The United States Department of Agriculture is turning its back on America’s 30 million schoolchildren by making their school meals less healthy.
This month, the department is rolling back nutritional standards on school lunch for millions of kids. Established in 2010, these standards were championed by former first lady Michelle Obama as part of the bipartisan Healthy, Hunger-Free Kids Act, and they required more whole grains, lower sodium levels, and more fruits and vegetables in our nation’s school lunches. These changes, implemented in 2012, were based on recommendations from pediatricians, nutritionists, and school food experts—and brought school meals into the modern era by making the most revolutionary updates to the nutrition standards since the 1970s. A recent study by the USDA demonstrated that the majority of U.S. schools were serving healthier meals thanks to the 2010 legislation.
Despite this evidence—and in defiance of nutrition and pediatric experts —the USDA is now allowing schools to ease up on the restrictions to sodium, serve more refined grains, and bring back sugary, flavored milk. With more than 10 million students on track to develop diet-related diseases, we think kids deserve better.
There are more than 100,000 school cafeterias in America—seven times the number of McDonald’s restaurants in the United States—which means school meals play an incredibly powerful role in how kids connect to what they eat. One in five children in the U.S. struggle with hunger, and many kids consume as much as half of their calories through school lunches.
School meals offer a powerful opportunity to change the trajectory of the health of an entire generation. Giving kids access to real food is the single best thing that can be done to both prevent diet-related disease and provide all the benefits of good nutrition. There is no place more important than our school cafeterias, a place where many kids get their only dependable meal in a day.
In the absence of governmental requirements, other organizations are stepping up. At the forefront is the 11-year-old nonprofit FoodCorps, which connects kids to healthy food in school through education and by advocating for larger changes in policy, culture, and the school-food marketplace. FoodCorps’s in-school programs, which feature hands-on learning and steer students toward the healthiest choices in their cafeterias, help kids access healthy food and get them excited to eat it too. Last year alone, FoodCorps reached 160,000 students, supported 500 school gardens, introduced 275 new foods to cafeterias, and engaged 5,500 volunteers.

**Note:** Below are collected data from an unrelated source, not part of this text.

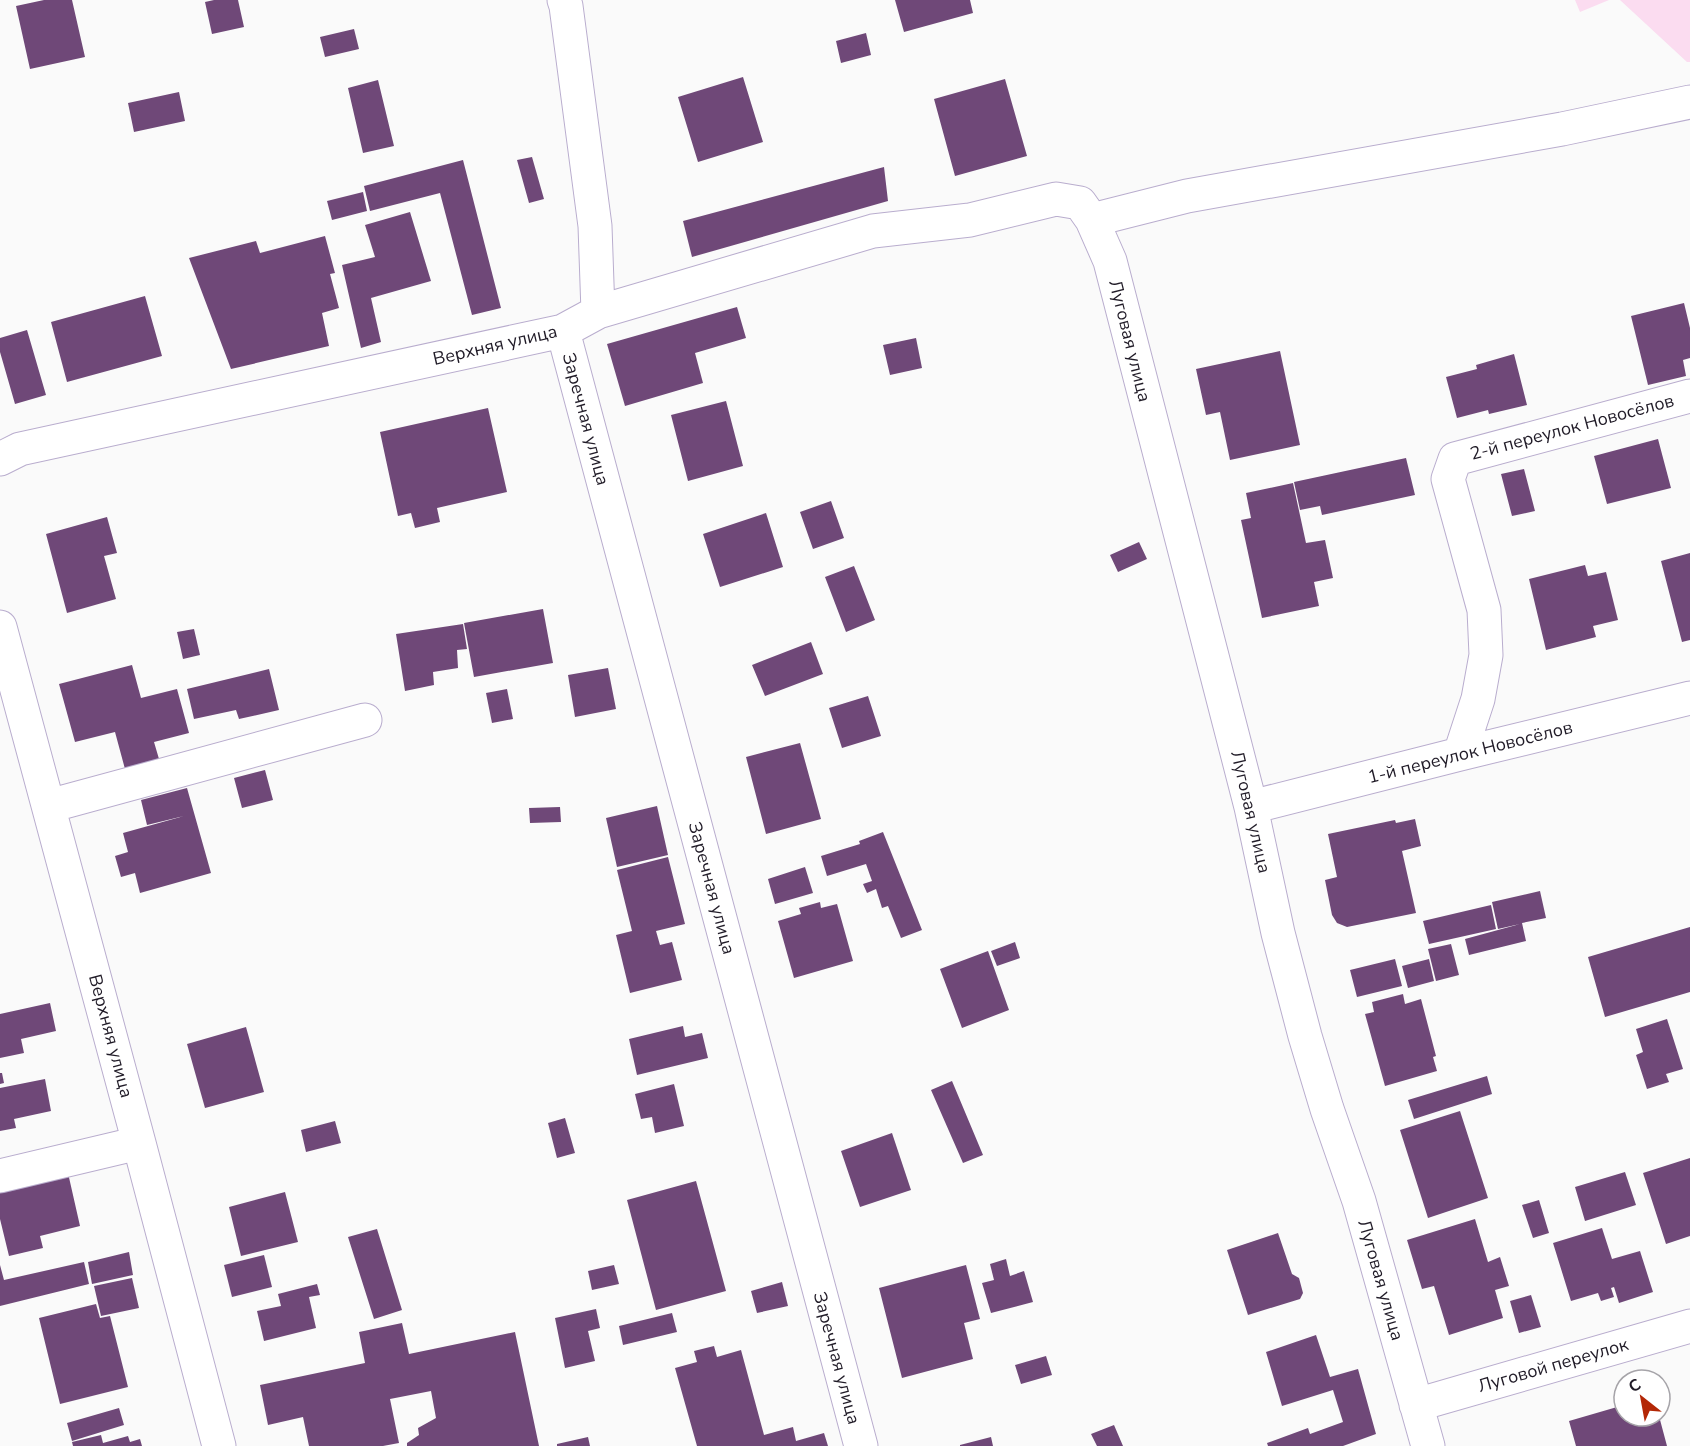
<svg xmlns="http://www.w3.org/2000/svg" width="1690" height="1446" font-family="'Nunito Sans',sans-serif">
<rect width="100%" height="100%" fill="#fafafa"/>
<!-- green -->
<path fill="#fbdcf0" d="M1575,0h34l-29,12z
M1620,0h70v62h-3z"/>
<!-- building -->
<path fill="#6f4878" d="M44,0h28l13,57 -55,12 -14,-63z
M214,0h24l6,27 -32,7 -7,-32z
M895,0h75l3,13 -69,19z
M354,29l5,20 -34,8 -5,-20z
M866,33l5,22 -30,8 -5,-22z
M743,77l20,65 -65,20 -20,-65z
M1005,79l22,77 -72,20 -21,-77z
M378,80l16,66 -31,7 -15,-65z
M179,92l6,29 -51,11 -6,-29z
M532,157l12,42 -15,4 -12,-43z
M463,160l38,148 -29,7 -32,-122 -70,18 -6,-25z
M884,167l4,34 -196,56 -9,-36z
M363,192l4,19 -35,9 -5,-19z
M410,212l21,69 -60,17 10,44 -20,6 -19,-83 33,-8 -10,-32z
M325,236l10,37 -5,1 9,34 -17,5 7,33 -98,23 -42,-111 67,-17 4,12z
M145,296l17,60 -95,26 -16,-60z
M1684,303l6,25v30l-7,2 3,16 -38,9 -17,-69z
M737,307l9,31 -51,15 8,30 -78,23 -18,-62z
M27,330l19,65 -31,9 -15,-52v-14z
M916,338l6,30 -32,7 -7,-30z
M1280,351l20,94 -70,15 -10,-48 -14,3 -10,-46z
M1514,354l13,51 -38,9 -1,-4 -31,8 -11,-41 31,-8 -1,-4z
M726,401l17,65 -55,15 -17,-66z
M488,408l19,84 -70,16 3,14 -25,6 -4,-15 -13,3 -18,-84z
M1658,439l13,49 -64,16 -13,-48z
M1406,458l9,37 -93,20 -2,-9 -20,4 -6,-28z
M1524,469l11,42 -23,5 -11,-42z
M1293,483l13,60 19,-3 8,38 -19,4 5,24 -57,12 -21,-98 10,-2 -5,-25z
M831,501l13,37 -31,11 -13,-37z
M766,513l17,54 -63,20 -17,-53z
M107,517l10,36 -13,3 12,43 -49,14 -21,-79z
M1139,542l8,17 -29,13 -8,-17z
M1690,553v87l-8,2 -21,-81z
M1585,565l3,11 18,-4 12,48 -25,6 3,11 -50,13 -17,-71z
M854,566l21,54 -29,12 -21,-55z
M543,609l10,54 -79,14 -10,-54z
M463,624l4,25 -10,1 1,18 -25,4 1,13 -29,6 -9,-57z
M194,629l6,26 -17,4 -6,-27z
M811,642l12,32 -58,22 -13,-31z
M132,665l9,33 36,-9 12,44 -35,9 5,17 -34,10 -10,-37 -40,10 -16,-58z
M608,668l8,41 -41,8 -7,-42z
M269,669l10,41 -40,9 -3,-9 -42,9 -7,-30z
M507,689l6,30 -21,4 -6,-30z
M868,696l13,40 -39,12 -13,-40z
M800,743l21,76 -55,15 -20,-77z
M265,770l8,30 -31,8 -8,-30z
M187,788l24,85 -71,20 -5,-20 -14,4 -6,-21 13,-4 -5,-19 61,-17 -37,9 -6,-25z
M657,806l11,49 -51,12 -11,-49z
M560,807l1,15 -31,1 -1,-15z
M1415,819l6,27 -19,5 14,62 -69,14 -10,-4 -5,-8 -7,-35 12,-3 -9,-43 67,-14 1,3z
M883,832l39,98 -21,8 -13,-32 -6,2 -6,-19 -9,4 -4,-9 9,-3 -6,-17 -39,12 -6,-20 39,-12 -1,-3z
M668,857l17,67 -29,7 4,14 12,-3 10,38 -52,13 -14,-58 16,-4 -15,-61z
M805,867l8,26 -38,11 -7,-25z
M1540,891l6,27 -24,5 4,18 -57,14 -4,-16 55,-15 -22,5 -6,-27z
M820,902l1,6 16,-4 16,57 -59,17 -16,-57 23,-7 -2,-6z
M1491,905l5,24 -67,15 -6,-23z
M1690,927v65l-85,25 -17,-60z
M1015,942l5,16 -23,8 -6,-15z
M1451,944l8,31 -23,6 -8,-32z
M988,951l21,59 -47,18 -22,-59z
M1395,959l7,27 -45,11 -7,-27z
M1429,959l5,22 -26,7 -6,-22z
M1403,994l2,10 16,-5 15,57 -3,1 4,14 -52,15 -20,-72 9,-2 -2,-10z
M50,1003l6,28 -35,8 3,14 -24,5v-44z
M1667,1019l16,50 -17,5 3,8 -22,7 -11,-34 7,-3 -7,-23z
M683,1026l2,11 17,-4 6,25 -71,17 -8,-36z
M246,1027l18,65 -59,16 -18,-64z
M0,1073h2l2,10 -4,1z
M1487,1076l5,18 -78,25 -6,-19z
M45,1079l6,32 -37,8 2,9 -16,3v-43z
M952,1081l31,74 -20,8 -32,-73z
M674,1084l10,42 -29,7 -3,-16 -11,2 -6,-25z
M1460,1111l28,87 -60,20 -28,-88z
M565,1118l10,35 -18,5 -9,-35z
M335,1121l6,22 -35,9 -5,-22z
M892,1133l19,57 -51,17 -19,-56z
M1690,1158v78l-24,8 -23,-71z
M1625,1172l11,33 -51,16 -10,-34z
M68,1173l12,53 -40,10 3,12 -34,8 -9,-37v-31z
M696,1181l30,110 -70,19 -29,-110z
M285,1192l13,50 -57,14 -12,-49z
M1539,1200l10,33 -16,5 -11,-33z
M1475,1219l13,43 12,-5 9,29 -14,4 8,28 -54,17 -15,-49 -12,3 -15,-49z
M1602,1228l10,31 28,-8 13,41 -34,11 -5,-16 -3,1 3,9 -13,4 -3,-8 -27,8 -18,-58z
M377,1229l25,81 -28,9 -26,-82z
M1278,1233l14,41 7,4 4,15 -3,6 -52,16 -21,-65z
M129,1252l4,23 -41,9 -4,-22z
M264,1255l8,32 -40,10 -8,-32z
M1006,1259l4,17 14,-5 9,31 -42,11 -9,-30 12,-3 -4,-16z
M84,1262l5,22 -89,22v-41l4,15z
M614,1265l5,19 -27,6 -4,-19z
M966,1265l14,54 -16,4 9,36 -71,19 -23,-90z
M132,1278l7,30 -38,8 -7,-30z
M782,1282l6,24 -31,7 -6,-22z
M317,1284l3,11 -11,2 7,31 -52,13 -7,-30 24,-5 -3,-12z
M1531,1295l10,32 -22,6 -9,-32z
M96,1304l4,14 10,-2 18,71 -68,17 -21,-86z
M596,1309l4,19 -12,3 7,30 -30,7 -10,-50z
M672,1313l5,19 -54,13 -4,-19z
M402,1323l7,31 106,-22 24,114h-132v-3l12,-8 -1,-7 18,-10 -5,-27 -41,8 9,44 -16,3h-74l-6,-29 -35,8 -8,-40 105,-22 -6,-31z
M1316,1335l14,42 28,-8 18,65 -33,12h-75l-1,-3 41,-15 2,6 33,-12 -10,-32 -51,16 -16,-54z
M714,1346l3,11 24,-7 23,85 29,-8 3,14 28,-8 4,13h-131l-22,-78 22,-6 -3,-11z
M1046,1356l6,19 -31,9 -6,-19z
M1624,1405v11h35l8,30h-91l-7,-25z
M119,1408l5,17 -52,16 -5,-18z
M1114,1425l9,21h-26l-6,-12z
M101,1435l2,8 25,-7 2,6 10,-3 2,7h-69l-1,-4z
M588,1437l2,9h-33v-2z
M991,1437l2,9h-33v-1z"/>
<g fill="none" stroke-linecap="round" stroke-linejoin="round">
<!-- minor casing -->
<g stroke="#b9adce" stroke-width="35">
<path id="minor" d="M564,0l2,6 29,220 3,86
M1092,220l95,-24 375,-67 128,-27
M563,331l298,1115
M0,459l20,-10 543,-118 35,-19 275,-81 97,-11 86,-21 24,4 12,17 18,41 141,546 27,126 27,103 22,73 32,92 69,245
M0,627l139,516 80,303
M1460,754l18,-55 8,-44 -2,-45 -36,-131 7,-20 235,-63
M49,806l316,-86
M1251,807l209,-53 230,-56
M0,1176l139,-33
M1416,1405l274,-79"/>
</g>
<!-- minor -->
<use href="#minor" stroke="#fff" stroke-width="33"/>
</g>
<g text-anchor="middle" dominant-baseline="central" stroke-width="6" stroke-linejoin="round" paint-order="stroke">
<!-- street labels -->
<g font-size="18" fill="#201b27" stroke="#fff">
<text transform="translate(1130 341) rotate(76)">Луговая улица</text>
<text transform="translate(495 345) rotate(-13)">Верхняя улица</text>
<text transform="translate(586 419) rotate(75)">Заречная улица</text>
<text transform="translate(1572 427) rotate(-15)">2-й переулок Новосёлов</text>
<text transform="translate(1470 752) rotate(-14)">1-й переулок Новосёлов</text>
<text transform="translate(1251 812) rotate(77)">Луговая улица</text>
<text transform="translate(712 888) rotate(75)">Заречная улица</text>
<text transform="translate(111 1036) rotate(75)">Верхняя улица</text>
<text transform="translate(1381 1280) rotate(74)">Луговая улица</text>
<text transform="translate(837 1358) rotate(75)">Заречная улица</text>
<text transform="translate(1553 1365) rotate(-16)">Луговой переулок</text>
</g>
</g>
<!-- north arrow -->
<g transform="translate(1642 1398) rotate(329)"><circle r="28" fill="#ffffff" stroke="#a6a4a9" stroke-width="1.5"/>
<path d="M0-4.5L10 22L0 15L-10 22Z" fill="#b32706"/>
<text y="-9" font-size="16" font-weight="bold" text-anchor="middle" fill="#201b27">С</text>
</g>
</svg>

Almost a decade ago, we launched Sweetgreen in Schools, an initiative focused on teaching students about nutrition, fitness, sustainability, seasonality, and eco-literacy. This program, which has evolved into a series of interactive classes, has since introduced the benefits of healthy eating to thousands of students, with a focus on those in underserved communities. This year, we took these efforts a step further by partnering with FoodCorps to reimagine school cafeterias and commit to their reWorking Lunch initiative, which leverages the power of more than a dozen industry, philanthropic, non-profit, and school-district partners to find ways to offer kids healthier and more sustainable school food.
Through this partnership, we are providing $1 million in funding to support the next phase of FoodCorps’s work in cafeterias. We’re helping them use a human-centered design approach to implement taste tests in school, where students can try foods prepared several different ways and vote on their favorite using an iPad. We’re also helping to create flavor bars, where students can experience fruits and vegetables with new spices and herbs. In other words, we’re piloting new ways to guide students to experiment with real food with the goal of helping them make healthier choices every day. The initial prototype for these tests is already in the cafeterias of five schools that encompass a geographically and socioeconomically diverse set of students. Sweetgreen and FoodCorps plan to reach up to 50 schools and 22,000 elementary school students by the 2020–21 school year, and we’ll grow from there.
But we still need the government to set stronger standards on behalf of kids. The next moment for us to take action is to advocate for stronger policies within Child Nutrition Reauthorization (CNR), the legislative process that updates the laws governing all child nutrition programs, including school meals. CNR, which is set to take place this fall, is the most important opportunity to call for legislators to support schools in serving healthier, more delicious food to their students. Ahead of CNR, we must urge Congress to oppose any further weakening of the nutrition standards and to require school meal and snack standards to align with the national Dietary Guidelines. In the meantime, FoodCorps, Sweetgreen, and other organizations are supporting the many school food-service heroes, including nutrition service directors, who hold themselves to higher standards than what the government requires—all in an effort to keep kids healthy.
The choices we make every day about what we eat and where it comes from have a lasting impact on our communities and the world. Let’s move forward, not roll back.
Nicolas Jammet is the cofounder and Chief Concept Officer of Sweetgreen.